The Smarter Person.
“My Learning Partner last month was a smarter guy. So I did not have to do much work. It was easy-peasy. But this month, things aren’t so good. The new learning partner and me are at the same level of smartness. So I also have to do a lot of thinking.”
He was clearly not happy about being with a learning partner who was as smart as himself. I did not comment. I kept mum and was actually happy that their learning partners changed every month.
This conversation with my little one made me think of my days at work. I was in the marketing team for a firm. Here, I noticed the two sides to my personality.
- When I was meeting up with clients alone or with a junior colleague
and - When I was meeting up clients with a colleague whom I considered to be smarter than me.
I was clear about what I wanted to talk and how to close the deal when I went alone or with my junior. Though nervous, I went well prepared.
But whenever I went out with the “smarter” colleague, I seemed to be confused and dependent on her. Even when I had a chance to take charge, I hesitated and doubted my worth to do it.
Here, I equate “smarter” as a person who is slightly more competent, experienced and with more exposure. He/she has attended a better college and comes across as more confident.
On the contrary, the philosophy that most of us have grown up hearing is what Garett Jones describes it in the book, Hive Mind: How Your Nation’s IQ Matters So Much More Than Your Own:
“It’s typically better to be the less-skilled honeybee in the highly productive hive than to be the highly skilled honeybee in the less-productive hive: your neighbors have an important influence on what you can accomplish.”
“A group of smart people can often feed off of each other and become more than the sum of their individual parts.

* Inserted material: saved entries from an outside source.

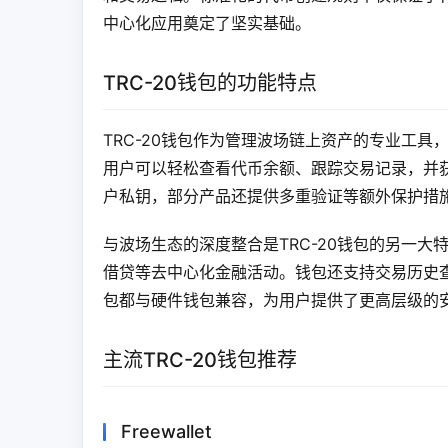
中心化应用奠定了坚实基础。
TRC-20钱包的功能特点
TRC-20钱包作为管理波场链上资产的专业工
用户可以轻松查看代币余额、跟踪交易记录，并
户私钥，部分产品还提供多重验证等额外保护措
与波场生态的深度整合是TRC-20钱包的另一大特
借贷等去中心化金融活动。钱包还支持交易历史查
包都与硬件钱包兼容，为用户提供了更高层级的
主流TRC-20钱包推荐
Freewallet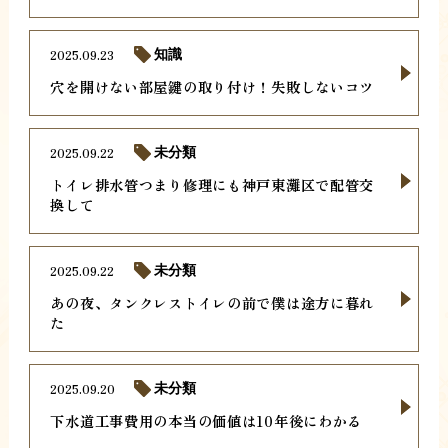
2025.09.23
知識
穴を開けない部屋鍵の取り付け！失敗しないコツ
2025.09.22
未分類
トイレ排水管つまり修理にも神戸東灘区で配管交
換して
2025.09.22
未分類
あの夜、タンクレストイレの前で僕は途方に暮れ
た
2025.09.20
未分類
下水道工事費用の本当の価値は10年後にわかる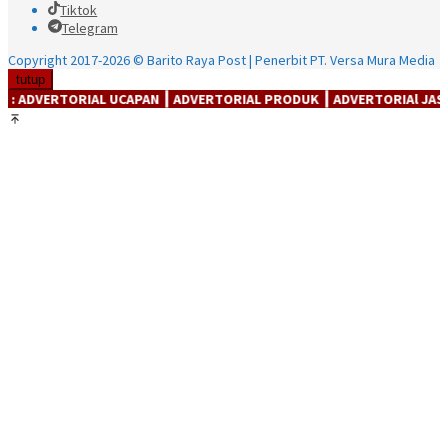
Tiktok
Telegram
Copyright 2017-2026 © Barito Raya Post | Penerbit PT. Versa Mura Media
tutup
 UCAPAN ┃ ADVERTORIAL PRODUK ┃ ADVERTORIAl JASA ┃ ADVERTORIAl 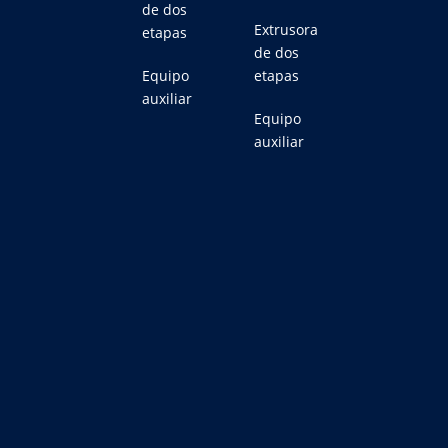
de dos
Extrusora
etapas
de dos
Equipo
etapas
auxiliar
Equipo
auxiliar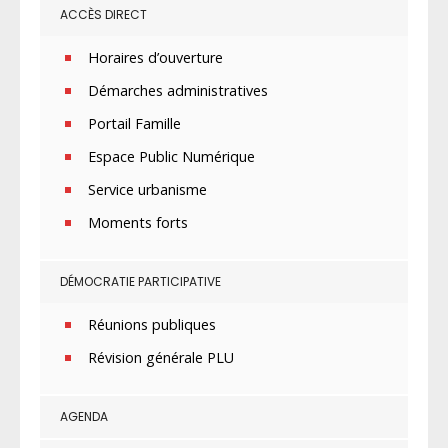
ACCÈS DIRECT
Horaires d’ouverture
Démarches administratives
Portail Famille
Espace Public Numérique
Service urbanisme
Moments forts
DÉMOCRATIE PARTICIPATIVE
Réunions publiques
Révision générale PLU
AGENDA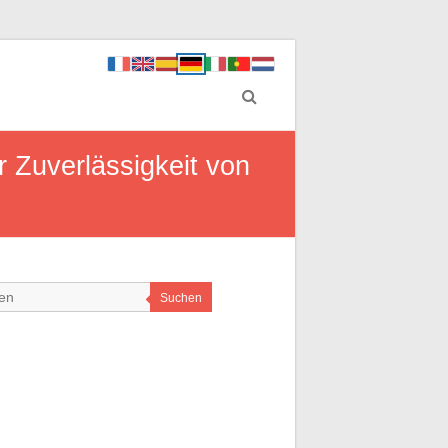
 Zuverlässigkeit von
Suchen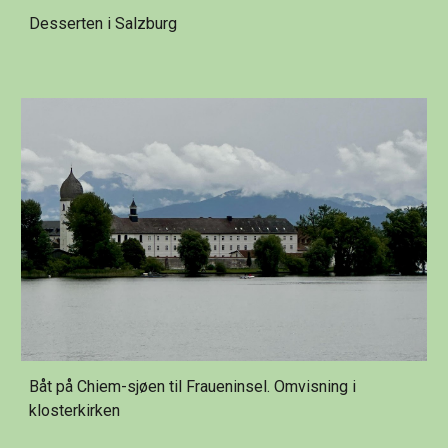
Desserten i Salzburg
Båt på Chiem-sjøen til Fraueninsel. Omvisning i
klosterkirken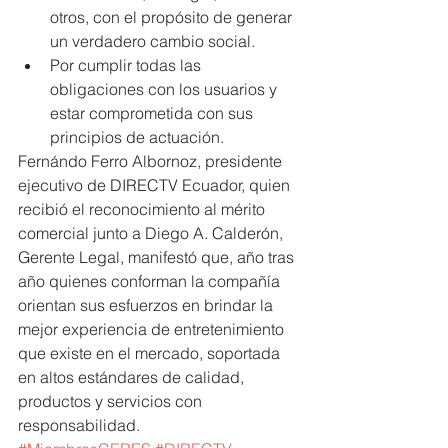
otros, con el propósito de generar 
un verdadero cambio social.  
Por cumplir todas las 
obligaciones con los usuarios y 
estar comprometida con sus 
principios de actuación. 
Fernándo Ferro Albornoz, presidente 
ejecutivo de DIRECTV Ecuador, quien 
recibió el reconocimiento al mérito 
comercial junto a Diego A. Calderón, 
Gerente Legal, manifestó que, año tras 
año quienes conforman la compañía 
orientan sus esfuerzos en brindar la 
mejor experiencia de entretenimiento 
que existe en el mercado, soportada 
en altos estándares de calidad, 
productos y servicios con 
responsabilidad.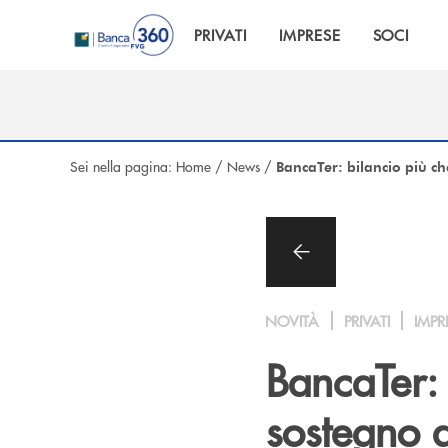
Salta al contenuto principale
PRIVATI
IMPRESE
SOCI
Sei nella pagina:
Home
/
News
/
BancaTer: bilancio più ch
NOVITÀ
PRIVATI
IMPR
BancaTer: 
sostegno al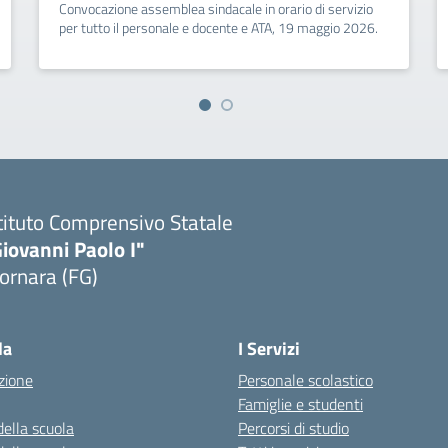
Convocazione assemblea sindacale in orario di servizio
per tutto il personale e docente e ATA, 19 maggio 2026.
tituto Comprensivo Statale
iovanni Paolo I"
ornara (FG)
Visita la pagina iniziale della scuola
la
I Servizi
zione
Personale scolastico
Famiglie e studenti
della scuola
Percorsi di studio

They bring out the best in each other – and this is just as true for a business or organization as it is for a nation as a whole.”

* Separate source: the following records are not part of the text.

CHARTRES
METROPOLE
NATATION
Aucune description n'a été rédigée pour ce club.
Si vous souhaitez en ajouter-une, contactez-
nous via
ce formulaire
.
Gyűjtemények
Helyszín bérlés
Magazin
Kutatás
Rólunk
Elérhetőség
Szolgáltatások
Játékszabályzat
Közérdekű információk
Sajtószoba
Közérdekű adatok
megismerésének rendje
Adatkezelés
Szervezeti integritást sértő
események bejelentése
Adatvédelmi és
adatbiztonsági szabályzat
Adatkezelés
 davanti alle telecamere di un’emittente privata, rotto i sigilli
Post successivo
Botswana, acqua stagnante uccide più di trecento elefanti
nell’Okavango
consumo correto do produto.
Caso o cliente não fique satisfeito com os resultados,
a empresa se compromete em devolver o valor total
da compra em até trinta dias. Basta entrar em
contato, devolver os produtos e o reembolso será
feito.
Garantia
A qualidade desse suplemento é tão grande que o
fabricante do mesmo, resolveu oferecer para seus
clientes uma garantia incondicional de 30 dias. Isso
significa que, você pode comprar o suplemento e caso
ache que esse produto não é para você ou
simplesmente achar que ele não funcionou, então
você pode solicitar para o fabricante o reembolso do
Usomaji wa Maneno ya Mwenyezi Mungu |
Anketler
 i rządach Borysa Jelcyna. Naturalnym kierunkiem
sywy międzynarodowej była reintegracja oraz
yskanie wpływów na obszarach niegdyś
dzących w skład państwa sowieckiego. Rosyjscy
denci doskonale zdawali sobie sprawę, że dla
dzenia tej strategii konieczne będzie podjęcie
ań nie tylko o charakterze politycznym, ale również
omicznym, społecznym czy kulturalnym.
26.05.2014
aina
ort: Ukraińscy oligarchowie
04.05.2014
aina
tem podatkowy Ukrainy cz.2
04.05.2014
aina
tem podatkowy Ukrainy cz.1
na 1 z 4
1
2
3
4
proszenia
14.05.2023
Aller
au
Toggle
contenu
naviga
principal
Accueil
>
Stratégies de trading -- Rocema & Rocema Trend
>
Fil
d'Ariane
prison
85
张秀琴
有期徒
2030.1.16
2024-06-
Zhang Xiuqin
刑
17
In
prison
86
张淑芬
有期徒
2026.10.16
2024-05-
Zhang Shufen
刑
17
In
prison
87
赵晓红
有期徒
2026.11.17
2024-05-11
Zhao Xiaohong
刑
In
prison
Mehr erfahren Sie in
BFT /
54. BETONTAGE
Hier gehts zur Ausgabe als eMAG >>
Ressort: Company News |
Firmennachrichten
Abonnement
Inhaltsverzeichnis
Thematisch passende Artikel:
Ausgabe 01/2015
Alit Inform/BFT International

“Surround yourself with Smart People” “ Hire people who are smarter than you” etc are supposed to be the success mantras.

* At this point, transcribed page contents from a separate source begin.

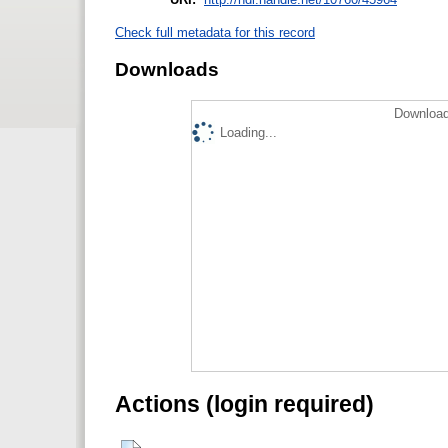
Check full metadata for this record
Downloads
Download
Loading...
Actions (login required)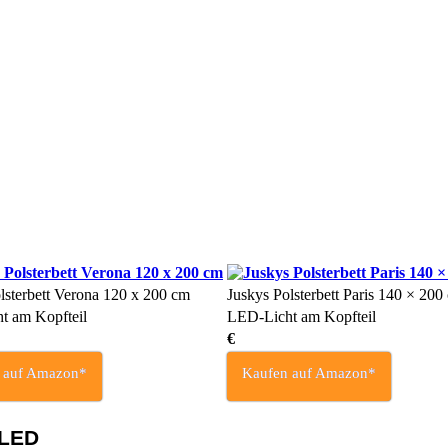
lsterbett Verona 120 x 200 cm
Juskys Polsterbett Paris 140 × 200
t am Kopfteil
LED-Licht am Kopfteil
€
 auf Amazon*
Kaufen auf Amazon*
 LED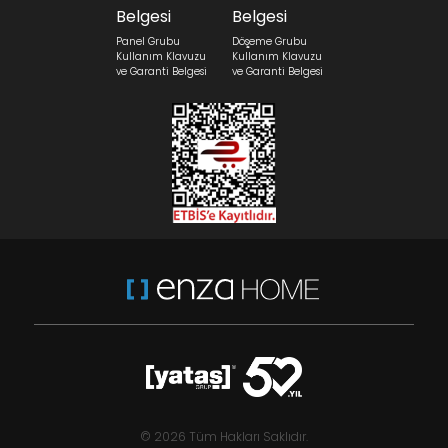
Panel Grubu
Döşeme Grubu
Kullanım Klavuzu
Kullanım Klavuzu
ve Garanti Belgesi
ve Garanti Belgesi
© 2026 Tüm Hakları Saklıdır.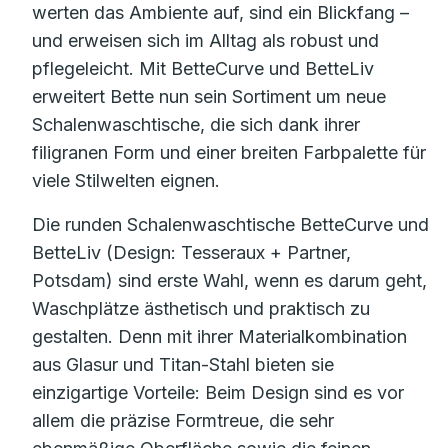
werten das Ambiente auf, sind ein Blickfang –
und erweisen sich im Alltag als robust und
pflegeleicht. Mit BetteCurve und BetteLiv
erweitert Bette nun sein Sortiment um neue
Schalenwaschtische, die sich dank ihrer
filigranen Form und einer breiten Farbpalette für
viele Stilwelten eignen.
Die runden Schalenwaschtische BetteCurve und
BetteLiv (Design: Tesseraux + Partner,
Potsdam) sind erste Wahl, wenn es darum geht,
Waschplätze ästhetisch und praktisch zu
gestalten. Denn mit ihrer Materialkombination
aus Glasur und Titan-Stahl bieten sie
einzigartige Vorteile: Beim Design sind es vor
allem die präzise Formtreue, die sehr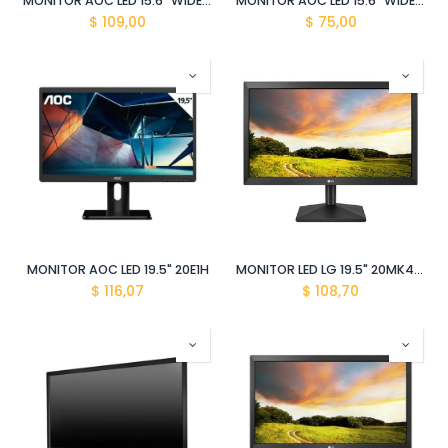
MONITOR AOC LED 15.6" WIDE E1660SW
MONITOR AOC LED 15.6" WIDE E1670SW
$
109,00
$
75,00
MONITOR AOC LED 19.5" 20E1H
MONITOR LED LG 19.5" 20MK400H-B HDMI-VGA
$
116,07
$
108,70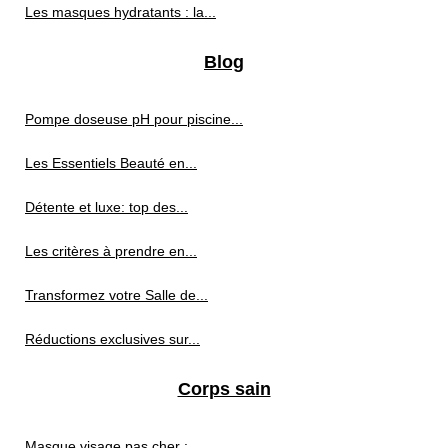
Les masques hydratants : la...
Blog
Pompe doseuse pH pour piscine...
Les Essentiels Beauté en...
Détente et luxe: top des...
Les critères à prendre en...
Transformez votre Salle de...
Réductions exclusives sur...
Corps sain
Masque visage pas cher :...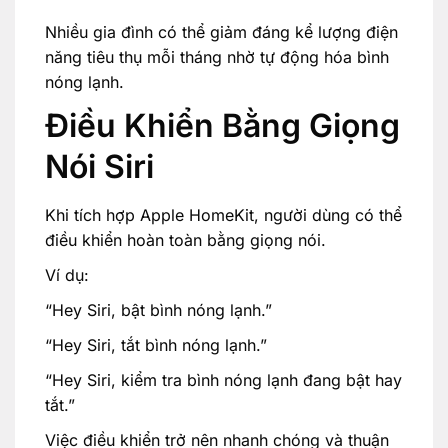
Nhiều gia đình có thể giảm đáng kể lượng điện
năng tiêu thụ mỗi tháng nhờ tự động hóa bình
nóng lạnh.
Điều Khiển Bằng Giọng
Nói Siri
Khi tích hợp Apple HomeKit, người dùng có thể
điều khiển hoàn toàn bằng giọng nói.
Ví dụ:
“Hey Siri, bật bình nóng lạnh.”
“Hey Siri, tắt bình nóng lạnh.”
“Hey Siri, kiểm tra bình nóng lạnh đang bật hay
tắt.”
Việc điều khiển trở nên nhanh chóng và thuận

There are, however, a small number of people who say, “Don’t surround yourself with smart people. Surround yourself with people who can help you succeed. People who share your vision of what success is.” To read more of this article, click here
Obviously, “smartness” cannot be the only criteria for making a person your business partner or team member. The key here is to learn from those who are smarter and more experienced than you. Having a right mentor at work has been the key to the success of many successful people.
“Smartness” is not a stagnant quality. It is something that can be worked on and improved.
The inequality in the level of smartness/competence is of high concern in the educational sector. According to an article, (article is linked here)
When individuals are faced with others whom they view as more competent at some task, the threat of feeling inferior hinders cognitive engagement, resulting in reduced ability to process information.” If a student is in a group and thinks the rest of the group members are smarter, better prepared, or know more about working in groups, that student is less focused on what’s going on in the group and more concerned about how he or she is likely to look less impressive than everyone else. However, there’s less chance of looking inadequate if you say and/or do nothing.
This is true even when we are in the company of “smarter” friends or relatives. That feeling of inadequacy can even break relationships. I have come across friends who have completely lost their confidence just by being with a partners who are way too smarter than those friends.
Looking back at my experience working with people who were “more” and “less” smarter than me, both of them have helped me grow my own skills. I observed how the “smarter” person worked, conducted himself/herself and dealt with situations. I got to put those observations and skills into practice when I was the “smarter” person in the room.
When I spoke to some people about their experience of working with smarter people, all of them agreed on one thing: Being the smarter person in the group comes with a big responsibility. The responsibility of not making the others in the group feel inadequate or dumb.
You could be the smartest person in a project, the smartest friend in a friend’s circle or the smarter partner in a relationship. Do Not Intimidate the person on the other side.
Coming back to where all of this started, I once again thanked the school system for making sure that my smart boy got a chance to work with kids who were smarter than him and as smart as him.
What do you feel about being with people who are more smarter and less smarter than you ?
Comments
My daughter always says to start out as the dumbest one in the room, and leave the smartest
Personally, I’ve found that I can benefit from the company of people who are both “smarter” and those who aren’t quite as “smart.” I try to just focus on what that person can offer, and what I can offer, because I don’t really believe that smart matters all that much in everyday life. Does this make sense?
Yes Ann. In day to day life, it doesn’t actually matter.